• **Exercise input**
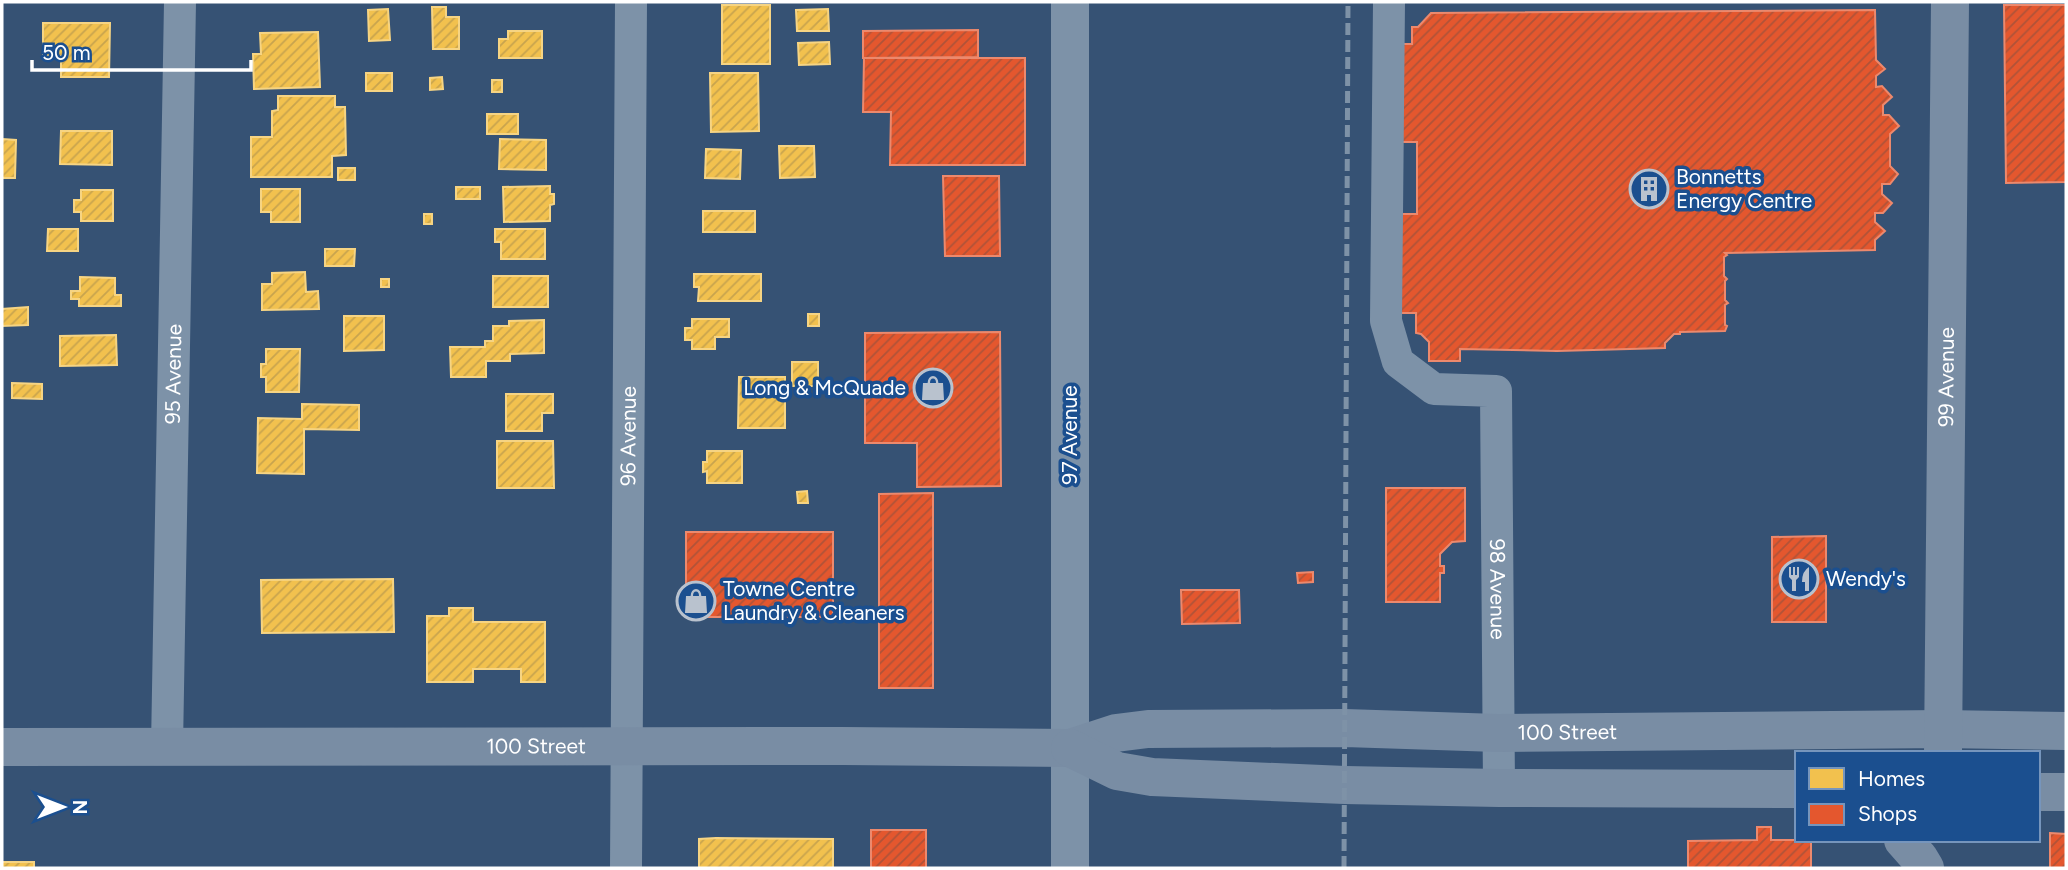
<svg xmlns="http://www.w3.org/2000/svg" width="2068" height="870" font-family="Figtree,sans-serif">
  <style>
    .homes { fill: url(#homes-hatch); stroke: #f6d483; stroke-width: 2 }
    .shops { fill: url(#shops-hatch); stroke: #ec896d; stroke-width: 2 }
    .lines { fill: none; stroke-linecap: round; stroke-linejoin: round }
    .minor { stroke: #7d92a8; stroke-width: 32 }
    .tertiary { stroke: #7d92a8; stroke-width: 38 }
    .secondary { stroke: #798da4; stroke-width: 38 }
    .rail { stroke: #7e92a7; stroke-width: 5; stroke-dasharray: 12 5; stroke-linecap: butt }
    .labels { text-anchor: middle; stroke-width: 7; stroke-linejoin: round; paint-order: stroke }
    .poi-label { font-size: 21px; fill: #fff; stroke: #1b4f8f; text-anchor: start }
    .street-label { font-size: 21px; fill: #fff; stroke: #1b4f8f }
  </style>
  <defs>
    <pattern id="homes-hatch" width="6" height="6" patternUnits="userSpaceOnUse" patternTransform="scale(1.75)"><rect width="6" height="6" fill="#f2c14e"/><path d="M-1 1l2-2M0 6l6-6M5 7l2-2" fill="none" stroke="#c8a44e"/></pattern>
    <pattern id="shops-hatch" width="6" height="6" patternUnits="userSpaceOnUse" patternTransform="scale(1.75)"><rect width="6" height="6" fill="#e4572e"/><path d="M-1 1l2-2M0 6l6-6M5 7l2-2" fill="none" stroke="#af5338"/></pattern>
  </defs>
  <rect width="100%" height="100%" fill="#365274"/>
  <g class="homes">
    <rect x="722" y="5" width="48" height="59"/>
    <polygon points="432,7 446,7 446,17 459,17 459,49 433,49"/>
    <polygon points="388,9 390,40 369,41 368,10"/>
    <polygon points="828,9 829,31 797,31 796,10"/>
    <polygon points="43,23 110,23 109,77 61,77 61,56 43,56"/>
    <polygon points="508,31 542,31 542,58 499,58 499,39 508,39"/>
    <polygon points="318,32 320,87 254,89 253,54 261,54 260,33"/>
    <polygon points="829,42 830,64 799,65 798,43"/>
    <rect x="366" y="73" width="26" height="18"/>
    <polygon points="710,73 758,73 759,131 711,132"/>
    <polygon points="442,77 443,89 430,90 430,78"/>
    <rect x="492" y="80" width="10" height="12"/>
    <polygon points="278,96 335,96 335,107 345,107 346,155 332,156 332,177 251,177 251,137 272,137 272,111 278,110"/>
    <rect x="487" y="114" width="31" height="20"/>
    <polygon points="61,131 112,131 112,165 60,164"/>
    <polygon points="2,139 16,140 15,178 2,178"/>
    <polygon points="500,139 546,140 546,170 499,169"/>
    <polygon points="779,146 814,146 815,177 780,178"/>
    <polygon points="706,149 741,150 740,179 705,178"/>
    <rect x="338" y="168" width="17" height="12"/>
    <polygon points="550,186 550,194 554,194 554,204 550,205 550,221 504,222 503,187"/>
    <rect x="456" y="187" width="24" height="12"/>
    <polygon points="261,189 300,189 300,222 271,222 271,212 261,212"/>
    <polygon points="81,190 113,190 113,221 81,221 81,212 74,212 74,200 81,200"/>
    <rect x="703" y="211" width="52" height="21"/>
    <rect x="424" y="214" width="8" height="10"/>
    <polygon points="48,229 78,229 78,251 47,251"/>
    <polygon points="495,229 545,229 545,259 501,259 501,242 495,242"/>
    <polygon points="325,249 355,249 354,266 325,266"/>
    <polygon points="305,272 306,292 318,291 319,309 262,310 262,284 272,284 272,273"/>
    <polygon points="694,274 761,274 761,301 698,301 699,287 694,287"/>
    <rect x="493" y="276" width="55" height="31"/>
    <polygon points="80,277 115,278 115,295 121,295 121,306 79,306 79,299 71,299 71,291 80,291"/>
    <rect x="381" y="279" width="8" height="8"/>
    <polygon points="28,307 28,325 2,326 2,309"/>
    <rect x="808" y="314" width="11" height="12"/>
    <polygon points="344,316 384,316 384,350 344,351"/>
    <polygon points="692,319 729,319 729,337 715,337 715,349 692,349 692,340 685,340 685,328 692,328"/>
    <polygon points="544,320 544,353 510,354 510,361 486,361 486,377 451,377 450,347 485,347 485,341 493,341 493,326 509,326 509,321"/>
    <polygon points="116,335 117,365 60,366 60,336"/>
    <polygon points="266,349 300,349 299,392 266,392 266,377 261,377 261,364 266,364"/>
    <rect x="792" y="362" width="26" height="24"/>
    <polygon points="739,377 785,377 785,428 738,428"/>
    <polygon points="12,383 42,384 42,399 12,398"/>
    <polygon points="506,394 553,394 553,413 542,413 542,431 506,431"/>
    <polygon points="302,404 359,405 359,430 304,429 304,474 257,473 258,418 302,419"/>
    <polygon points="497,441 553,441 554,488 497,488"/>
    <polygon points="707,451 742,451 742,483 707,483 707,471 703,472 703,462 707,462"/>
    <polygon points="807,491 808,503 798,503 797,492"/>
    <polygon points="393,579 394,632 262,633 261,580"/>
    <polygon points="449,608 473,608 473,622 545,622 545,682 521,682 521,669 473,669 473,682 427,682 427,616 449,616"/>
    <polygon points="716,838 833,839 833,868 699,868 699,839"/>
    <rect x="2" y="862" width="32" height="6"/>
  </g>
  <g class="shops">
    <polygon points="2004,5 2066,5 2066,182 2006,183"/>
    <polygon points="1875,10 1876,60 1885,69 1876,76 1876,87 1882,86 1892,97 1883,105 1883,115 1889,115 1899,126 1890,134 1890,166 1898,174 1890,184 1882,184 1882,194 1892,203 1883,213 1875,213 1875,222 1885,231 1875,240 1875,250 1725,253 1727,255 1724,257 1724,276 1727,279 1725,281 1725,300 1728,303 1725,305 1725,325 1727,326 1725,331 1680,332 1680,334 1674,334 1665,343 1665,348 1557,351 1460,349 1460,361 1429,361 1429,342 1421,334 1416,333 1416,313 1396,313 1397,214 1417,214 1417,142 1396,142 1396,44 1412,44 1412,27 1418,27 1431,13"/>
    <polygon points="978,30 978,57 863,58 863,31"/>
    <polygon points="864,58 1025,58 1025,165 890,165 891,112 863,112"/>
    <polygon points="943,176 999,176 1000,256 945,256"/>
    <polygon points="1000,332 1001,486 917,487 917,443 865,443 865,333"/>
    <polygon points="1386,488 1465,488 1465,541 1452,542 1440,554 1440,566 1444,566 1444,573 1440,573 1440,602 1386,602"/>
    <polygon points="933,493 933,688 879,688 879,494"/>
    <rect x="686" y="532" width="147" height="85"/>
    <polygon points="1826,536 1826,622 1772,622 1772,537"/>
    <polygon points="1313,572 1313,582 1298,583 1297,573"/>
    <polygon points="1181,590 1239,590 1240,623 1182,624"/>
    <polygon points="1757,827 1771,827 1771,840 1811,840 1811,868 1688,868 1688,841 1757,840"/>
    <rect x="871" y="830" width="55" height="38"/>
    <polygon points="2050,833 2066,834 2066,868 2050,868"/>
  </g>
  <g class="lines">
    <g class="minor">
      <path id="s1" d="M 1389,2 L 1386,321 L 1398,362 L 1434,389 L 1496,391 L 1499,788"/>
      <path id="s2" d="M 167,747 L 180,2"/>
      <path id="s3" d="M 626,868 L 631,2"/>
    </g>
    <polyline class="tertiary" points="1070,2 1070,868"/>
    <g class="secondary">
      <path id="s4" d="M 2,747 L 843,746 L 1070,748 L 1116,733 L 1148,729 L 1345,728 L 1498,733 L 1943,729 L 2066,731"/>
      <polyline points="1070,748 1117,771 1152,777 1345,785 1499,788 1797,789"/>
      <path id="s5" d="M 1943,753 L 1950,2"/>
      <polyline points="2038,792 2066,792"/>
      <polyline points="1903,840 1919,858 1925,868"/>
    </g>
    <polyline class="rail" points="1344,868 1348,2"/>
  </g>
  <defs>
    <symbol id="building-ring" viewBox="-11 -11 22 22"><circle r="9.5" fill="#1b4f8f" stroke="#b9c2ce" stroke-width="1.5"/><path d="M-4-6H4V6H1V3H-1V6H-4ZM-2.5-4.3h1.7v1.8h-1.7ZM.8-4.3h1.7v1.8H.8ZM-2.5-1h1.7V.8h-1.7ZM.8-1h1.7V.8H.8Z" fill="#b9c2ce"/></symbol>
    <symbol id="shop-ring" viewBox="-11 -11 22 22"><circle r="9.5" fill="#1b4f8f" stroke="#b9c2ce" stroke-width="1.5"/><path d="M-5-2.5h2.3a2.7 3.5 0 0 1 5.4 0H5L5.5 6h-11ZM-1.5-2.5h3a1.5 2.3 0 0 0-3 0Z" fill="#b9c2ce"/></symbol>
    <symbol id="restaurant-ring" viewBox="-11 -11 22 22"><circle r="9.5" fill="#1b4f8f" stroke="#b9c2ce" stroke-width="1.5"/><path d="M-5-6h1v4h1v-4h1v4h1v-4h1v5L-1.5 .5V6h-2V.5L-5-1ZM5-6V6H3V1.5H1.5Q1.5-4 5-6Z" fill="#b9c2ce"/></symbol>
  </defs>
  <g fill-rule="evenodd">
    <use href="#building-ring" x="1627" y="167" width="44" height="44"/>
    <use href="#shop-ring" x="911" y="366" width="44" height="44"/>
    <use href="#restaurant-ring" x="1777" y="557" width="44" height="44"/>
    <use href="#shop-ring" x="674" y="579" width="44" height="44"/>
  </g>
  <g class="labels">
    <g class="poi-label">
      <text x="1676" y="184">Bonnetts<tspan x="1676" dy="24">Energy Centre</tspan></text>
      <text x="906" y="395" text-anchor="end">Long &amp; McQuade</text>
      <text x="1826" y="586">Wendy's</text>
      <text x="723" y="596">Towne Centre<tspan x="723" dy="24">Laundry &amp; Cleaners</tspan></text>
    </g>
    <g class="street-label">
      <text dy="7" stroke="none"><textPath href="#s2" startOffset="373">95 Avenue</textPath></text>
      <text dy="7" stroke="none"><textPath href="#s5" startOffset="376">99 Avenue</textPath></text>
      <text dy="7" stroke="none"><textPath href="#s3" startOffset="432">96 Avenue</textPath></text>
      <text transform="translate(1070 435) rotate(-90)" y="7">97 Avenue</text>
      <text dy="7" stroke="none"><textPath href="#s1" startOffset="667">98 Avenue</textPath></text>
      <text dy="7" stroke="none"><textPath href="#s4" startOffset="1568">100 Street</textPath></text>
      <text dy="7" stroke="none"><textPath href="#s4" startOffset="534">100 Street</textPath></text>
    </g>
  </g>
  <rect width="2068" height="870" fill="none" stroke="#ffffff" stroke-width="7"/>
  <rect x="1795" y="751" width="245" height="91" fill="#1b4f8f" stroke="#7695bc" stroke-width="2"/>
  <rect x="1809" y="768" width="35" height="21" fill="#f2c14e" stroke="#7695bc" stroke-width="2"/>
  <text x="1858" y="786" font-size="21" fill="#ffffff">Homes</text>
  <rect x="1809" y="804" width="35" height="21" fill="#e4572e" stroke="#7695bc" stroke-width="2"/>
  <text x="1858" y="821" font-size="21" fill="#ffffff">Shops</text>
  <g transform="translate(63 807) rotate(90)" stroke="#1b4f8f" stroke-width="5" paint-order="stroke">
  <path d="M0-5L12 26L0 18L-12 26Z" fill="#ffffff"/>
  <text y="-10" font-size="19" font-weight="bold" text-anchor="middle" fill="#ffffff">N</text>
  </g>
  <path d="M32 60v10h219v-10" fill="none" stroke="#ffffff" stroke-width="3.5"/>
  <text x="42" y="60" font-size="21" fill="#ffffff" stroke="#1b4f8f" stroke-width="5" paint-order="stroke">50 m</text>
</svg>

* * *

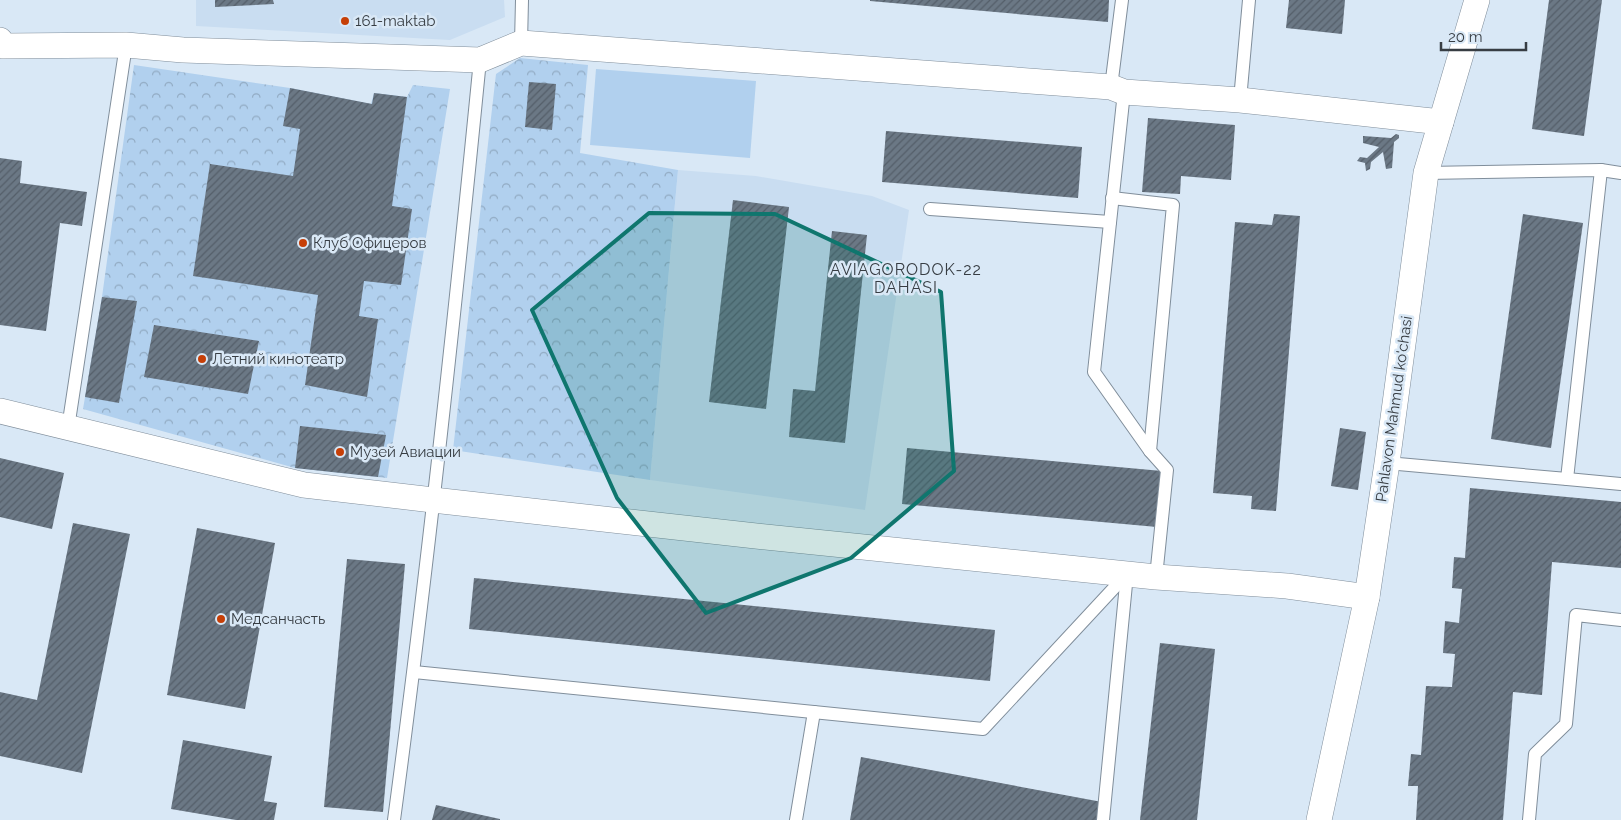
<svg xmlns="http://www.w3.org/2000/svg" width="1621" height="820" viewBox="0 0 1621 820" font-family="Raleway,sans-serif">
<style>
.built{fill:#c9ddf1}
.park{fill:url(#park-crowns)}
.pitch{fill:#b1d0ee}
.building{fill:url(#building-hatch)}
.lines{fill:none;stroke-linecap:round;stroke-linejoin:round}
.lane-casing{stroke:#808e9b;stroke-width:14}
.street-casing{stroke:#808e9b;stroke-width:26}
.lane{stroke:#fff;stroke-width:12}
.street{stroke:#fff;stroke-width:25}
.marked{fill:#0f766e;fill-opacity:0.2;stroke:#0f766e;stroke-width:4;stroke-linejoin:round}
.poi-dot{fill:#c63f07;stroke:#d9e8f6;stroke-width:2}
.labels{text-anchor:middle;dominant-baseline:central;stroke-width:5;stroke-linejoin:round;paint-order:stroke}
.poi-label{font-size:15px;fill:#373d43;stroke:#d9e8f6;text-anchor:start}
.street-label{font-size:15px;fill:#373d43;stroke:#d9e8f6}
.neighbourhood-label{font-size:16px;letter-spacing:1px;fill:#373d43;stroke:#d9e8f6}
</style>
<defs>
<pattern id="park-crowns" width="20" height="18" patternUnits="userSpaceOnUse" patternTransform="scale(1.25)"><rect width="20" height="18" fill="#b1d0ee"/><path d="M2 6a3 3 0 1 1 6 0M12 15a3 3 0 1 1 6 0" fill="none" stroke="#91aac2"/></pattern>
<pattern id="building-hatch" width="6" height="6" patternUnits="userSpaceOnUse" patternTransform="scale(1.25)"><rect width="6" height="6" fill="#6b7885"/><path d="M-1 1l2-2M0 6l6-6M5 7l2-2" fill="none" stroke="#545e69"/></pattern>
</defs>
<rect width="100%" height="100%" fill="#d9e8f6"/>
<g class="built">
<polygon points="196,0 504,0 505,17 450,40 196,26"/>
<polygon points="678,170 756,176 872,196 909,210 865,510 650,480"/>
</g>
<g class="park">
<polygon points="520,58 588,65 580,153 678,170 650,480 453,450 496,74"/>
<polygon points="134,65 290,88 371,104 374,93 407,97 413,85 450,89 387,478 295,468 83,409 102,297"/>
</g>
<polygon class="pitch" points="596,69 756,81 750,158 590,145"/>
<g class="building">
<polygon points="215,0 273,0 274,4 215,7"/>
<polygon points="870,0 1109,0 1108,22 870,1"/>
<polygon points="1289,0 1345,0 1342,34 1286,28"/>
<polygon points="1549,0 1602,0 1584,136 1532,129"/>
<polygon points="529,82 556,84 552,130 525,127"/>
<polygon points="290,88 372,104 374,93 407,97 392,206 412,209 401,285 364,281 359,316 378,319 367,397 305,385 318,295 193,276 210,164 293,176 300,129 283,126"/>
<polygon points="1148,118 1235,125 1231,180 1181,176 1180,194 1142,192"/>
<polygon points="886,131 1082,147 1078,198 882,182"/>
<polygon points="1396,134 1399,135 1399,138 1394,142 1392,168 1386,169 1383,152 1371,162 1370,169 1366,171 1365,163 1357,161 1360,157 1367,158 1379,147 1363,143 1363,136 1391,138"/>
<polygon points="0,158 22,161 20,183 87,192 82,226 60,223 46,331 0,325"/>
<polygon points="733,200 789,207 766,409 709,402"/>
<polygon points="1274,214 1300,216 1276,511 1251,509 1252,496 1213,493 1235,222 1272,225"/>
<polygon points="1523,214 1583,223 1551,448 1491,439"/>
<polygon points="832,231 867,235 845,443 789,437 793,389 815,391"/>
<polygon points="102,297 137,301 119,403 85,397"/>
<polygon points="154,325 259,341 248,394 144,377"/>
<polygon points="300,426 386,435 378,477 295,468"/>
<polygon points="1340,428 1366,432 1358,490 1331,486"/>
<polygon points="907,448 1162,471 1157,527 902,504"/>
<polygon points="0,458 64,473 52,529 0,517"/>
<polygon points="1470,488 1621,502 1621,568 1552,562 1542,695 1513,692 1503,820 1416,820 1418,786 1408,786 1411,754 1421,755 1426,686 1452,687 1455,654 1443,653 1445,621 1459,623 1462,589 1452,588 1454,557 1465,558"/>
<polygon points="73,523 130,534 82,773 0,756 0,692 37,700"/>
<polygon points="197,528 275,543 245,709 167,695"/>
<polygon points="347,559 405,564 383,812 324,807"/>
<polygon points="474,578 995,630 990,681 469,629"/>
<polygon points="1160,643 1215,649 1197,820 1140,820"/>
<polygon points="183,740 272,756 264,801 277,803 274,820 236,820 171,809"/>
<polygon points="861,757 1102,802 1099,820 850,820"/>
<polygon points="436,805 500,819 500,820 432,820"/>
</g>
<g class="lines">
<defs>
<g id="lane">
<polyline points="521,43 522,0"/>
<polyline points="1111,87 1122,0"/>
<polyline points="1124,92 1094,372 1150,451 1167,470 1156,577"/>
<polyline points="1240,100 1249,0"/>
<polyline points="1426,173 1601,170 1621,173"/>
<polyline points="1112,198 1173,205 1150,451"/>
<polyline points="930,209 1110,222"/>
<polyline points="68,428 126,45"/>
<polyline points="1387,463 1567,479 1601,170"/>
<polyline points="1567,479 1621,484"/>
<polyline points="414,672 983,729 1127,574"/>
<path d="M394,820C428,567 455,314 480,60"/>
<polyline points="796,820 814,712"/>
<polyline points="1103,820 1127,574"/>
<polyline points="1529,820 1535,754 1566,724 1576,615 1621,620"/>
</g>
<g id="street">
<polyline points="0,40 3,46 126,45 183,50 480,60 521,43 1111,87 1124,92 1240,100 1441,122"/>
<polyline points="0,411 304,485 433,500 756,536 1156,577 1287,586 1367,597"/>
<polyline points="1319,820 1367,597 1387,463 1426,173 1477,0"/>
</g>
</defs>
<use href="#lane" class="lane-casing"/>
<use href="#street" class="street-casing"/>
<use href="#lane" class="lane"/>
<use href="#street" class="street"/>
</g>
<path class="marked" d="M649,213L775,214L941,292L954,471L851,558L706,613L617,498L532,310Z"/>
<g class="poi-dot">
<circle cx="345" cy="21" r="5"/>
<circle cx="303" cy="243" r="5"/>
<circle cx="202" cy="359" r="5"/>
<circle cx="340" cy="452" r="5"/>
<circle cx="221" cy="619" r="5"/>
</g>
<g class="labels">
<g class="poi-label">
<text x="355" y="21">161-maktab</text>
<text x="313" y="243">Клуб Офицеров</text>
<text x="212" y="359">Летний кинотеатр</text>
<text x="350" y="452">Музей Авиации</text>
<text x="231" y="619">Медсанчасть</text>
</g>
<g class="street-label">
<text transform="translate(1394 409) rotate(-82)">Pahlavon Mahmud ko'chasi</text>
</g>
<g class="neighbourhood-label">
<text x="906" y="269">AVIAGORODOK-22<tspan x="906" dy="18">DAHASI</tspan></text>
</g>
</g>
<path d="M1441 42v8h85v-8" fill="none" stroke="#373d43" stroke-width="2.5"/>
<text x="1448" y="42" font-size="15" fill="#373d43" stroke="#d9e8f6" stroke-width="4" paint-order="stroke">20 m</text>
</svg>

• **Task requirements**
Each line of the records above that holds the word "xmlns" should be counted, and only the final number stated.

• **Problem solution**
2